It’d be funny if it weren’t so damn spot on.
“Look what they did to the Papa John’s guy,” says Pope Mohammed. He’s referring to John Schnatter, the chairman of the mega-Pizza chain fired for racist remarks made in a meeting.
You and Pope Mohammed are sitting together at a table neighboring Times Square on a warm day in late August. Jumbotron screens blink and flash colors, symbols, words and graphics … they beam out the images of celebrities’ and models’ faces the size of semi trucks.
“Look what they did to the Papa John’s guy,” repeats Pope Mohammed. “Schnatter’s done more for blacks than you’ll ever dream of doing.”

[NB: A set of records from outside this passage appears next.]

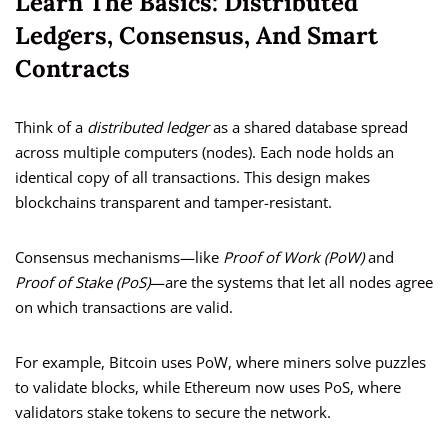
Learn The Basics: Distributed
Ledgers, Consensus, And Smart
Contracts
Think of a
distributed ledger
as a shared database spread
across multiple computers (nodes). Each node holds an
identical copy of all transactions. This design makes
blockchains transparent and tamper-resistant.
Consensus mechanisms—like
Proof of Work (PoW)
and
Proof of Stake (PoS)
—are the systems that let all nodes agree
on which transactions are valid.
For example, Bitcoin uses PoW, where miners solve puzzles
to validate blocks, while Ethereum now uses PoS, where
validators stake tokens to secure the network.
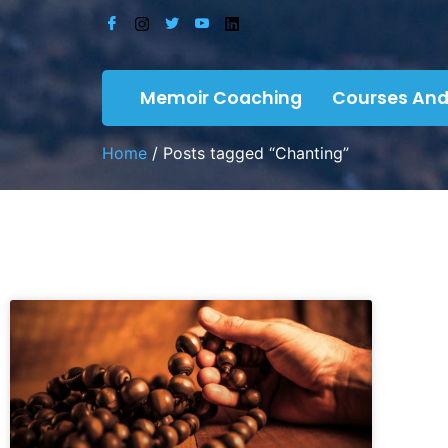
Memoir Coaching
Courses And
Home
/ Posts tagged “Chanting”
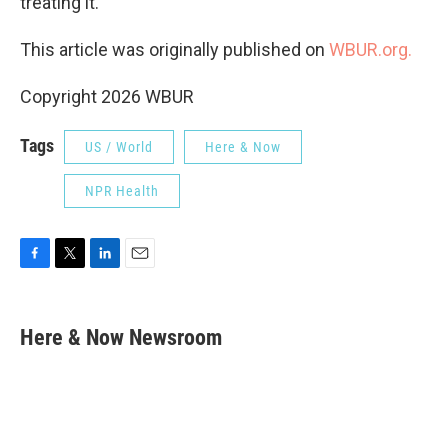
treating it.
This article was originally published on
WBUR.org.
Copyright 2026 WBUR
Tags
US / World
Here & Now
NPR Health
F
T
L
E
a
w
i
m
c
i
n
a
e
t
k
i
Here & Now Newsroom
b
t
e
l
o
e
d
o
r
I
k
n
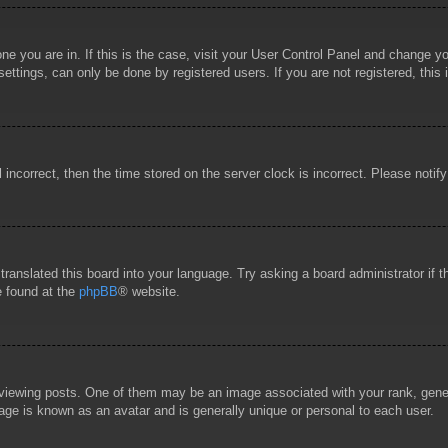
 one you are in. If this is the case, visit your User Control Panel and change 
ttings, can only be done by registered users. If you are not registered, this 
l incorrect, then the time stored on the server clock is incorrect. Please notif
 translated this board into your language. Try asking a board administrator if
e found at the
phpBB
® website.
wing posts. One of them may be an image associated with your rank, general
age is known as an avatar and is generally unique or personal to each user.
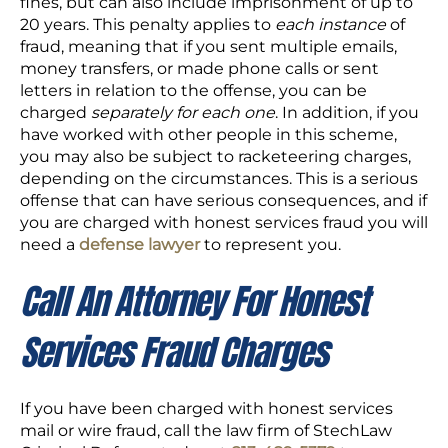
fines, but can also include imprisonment of up to
20 years. This penalty applies to
each instance
of
fraud, meaning that if you sent multiple emails,
money transfers, or made phone calls or sent
letters in relation to the offense, you can be
charged
separately for each one
. In addition, if you
have worked with other people in this scheme,
you may also be subject to racketeering charges,
depending on the circumstances. This is a serious
offense that can have serious consequences, and if
you are charged with honest services fraud you will
need a
defense lawyer
to represent you.
Call An Attorney For Honest
Services Fraud Charges
If you have been charged with honest services
mail or wire fraud, call the law firm of StechLaw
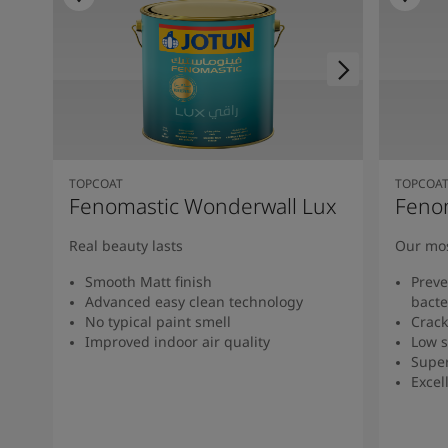
TOPCOAT
TOPCOA
Fenomastic Wonderwall Lux
Feno
Real beauty lasts
Our mos
Smooth Matt finish
Preve
Advanced easy clean technology
bacte
No typical paint smell
Crack
Improved indoor air quality
Low s
Super
Excel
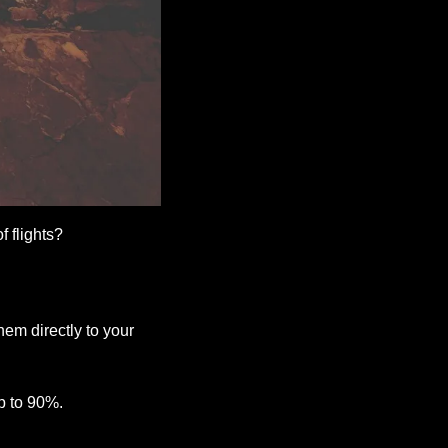
 flights? 
hem directly to your 
p to 90%. 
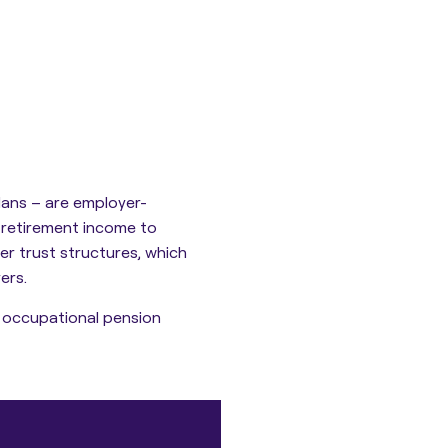
ans – are employer-
 retirement income to
er trust structures
, which
ers.
f occupational pension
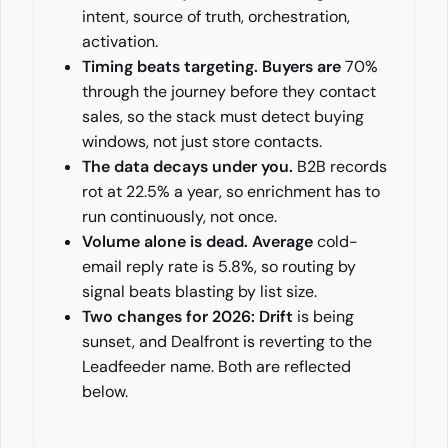
intent, source of truth, orchestration,
activation.
Timing beats targeting. Buyers are
70%
through the journey before they contact
sales, so the stack must detect buying
windows, not just store contacts.
The data decays under you.
B2B records
rot at 22.5% a year, so enrichment has to
run continuously, not once.
Volume alone is dead. Average
cold-
email reply rate is 5.8%, so routing by
signal beats blasting by list size.
Two changes for 2026: Drift
is being
sunset, and Dealfront is reverting to the
Leadfeeder name. Both are reflected
below.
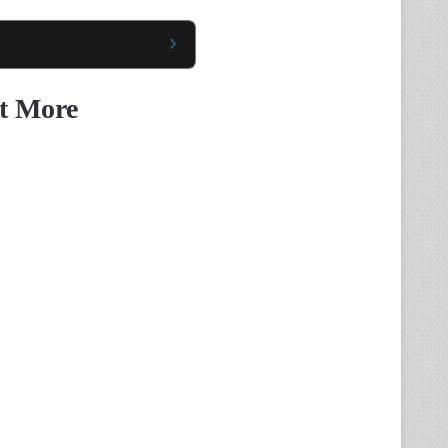
t More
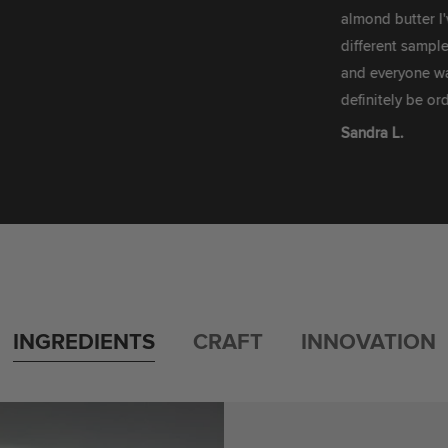
almond butter I've ever
different sample boxes 
and everyone was fighti
definitely be ordering m
Sandra L.
INGREDIENTS
CRAFT
INNOVATION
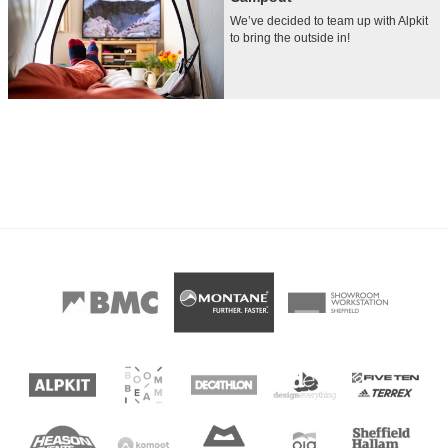
We’ve decided to team up with Alpkit
to bring the outside in!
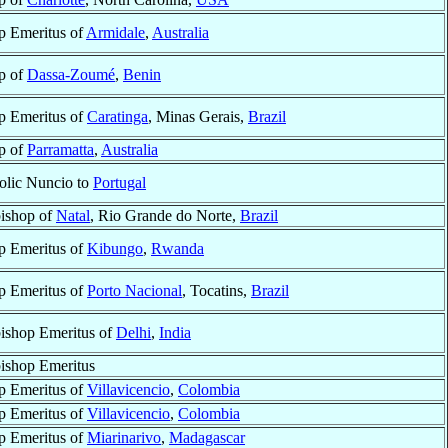
p Emeritus of
Armidale
,
Australia
p of
Dassa-Zoumé
,
Benin
p Emeritus of
Caratinga
, Minas Gerais,
Brazil
p of
Parramatta
,
Australia
olic Nuncio to
Portugal
ishop of
Natal
, Rio Grande do Norte,
Brazil
p Emeritus of
Kibungo
,
Rwanda
p Emeritus of
Porto Nacional
, Tocatins,
Brazil
ishop Emeritus of
Delhi
,
India
ishop Emeritus
p Emeritus of
Villavicencio
,
Colombia
p Emeritus of
Villavicencio
,
Colombia
p Emeritus of
Miarinarivo
,
Madagascar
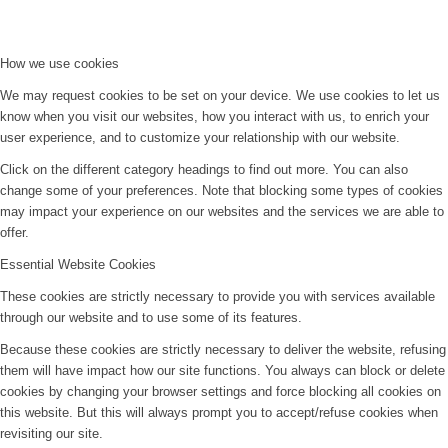
How we use cookies
We may request cookies to be set on your device. We use cookies to let us
know when you visit our websites, how you interact with us, to enrich your
user experience, and to customize your relationship with our website.
Click on the different category headings to find out more. You can also
change some of your preferences. Note that blocking some types of cookies
may impact your experience on our websites and the services we are able to
offer.
Essential Website Cookies
These cookies are strictly necessary to provide you with services available
through our website and to use some of its features.
Because these cookies are strictly necessary to deliver the website, refusing
them will have impact how our site functions. You always can block or delete
cookies by changing your browser settings and force blocking all cookies on
this website. But this will always prompt you to accept/refuse cookies when
revisiting our site.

You sit there, with your arms crossed, staring at a diverse group of students, white, Asian, brown, black. A latino man with a little flag at the end of a short pole walks backward to navigate his group. The students in choreographed unison pass by with their phones up like shields to photograph the sights.
Pope Mohammed continues, “Black people need to get over it and stop looking so hard to find racism. It isn’t that hard to find real racism that needs to be confronted.”
You spot a black man sitting on a flattened cardboard box. His back pressed hard against a building. Tourists amble past his outstretched legs. He has pee stained pants. He wears a ripped sweater over multiple other layers of ragged cotton. A sign on his lap reads, “Down on luck. Please help.”
“It’s time to stand up to these socialists,” says Pope Mohammed. A woman passerby jerks her head in your direction. Pope Mohammed doesn’t miss a beat. ” When are people going to start standing up for their free speech rights?”
The masses of people around you. The variety. The outright swarms are overwhelming. It moves you, to some degree, how, in all the chaos of this densely populated city, that there is a sense of togetherness. Of calm. Of unity. A flash of a woman, dressed all in green, raising her right arm high in the air with a flaming torch surges through your mind’s eye.
You half smile from the thought.
Pope Mohammed’s voice rattles your ear drum. “That’s the end of that,” he says, “I’m cashing in whatever Papa John’s points I have and I’m only ordering from Pizza Hut from now on.”
Pope Mohammed is a short story series I developed years ago. You can see past posts here.
I stopped writing the series because I got busy with life and the personification of my character literally became the president of the United States of America. To out Pope Mohammed Donald Trump is super challenging!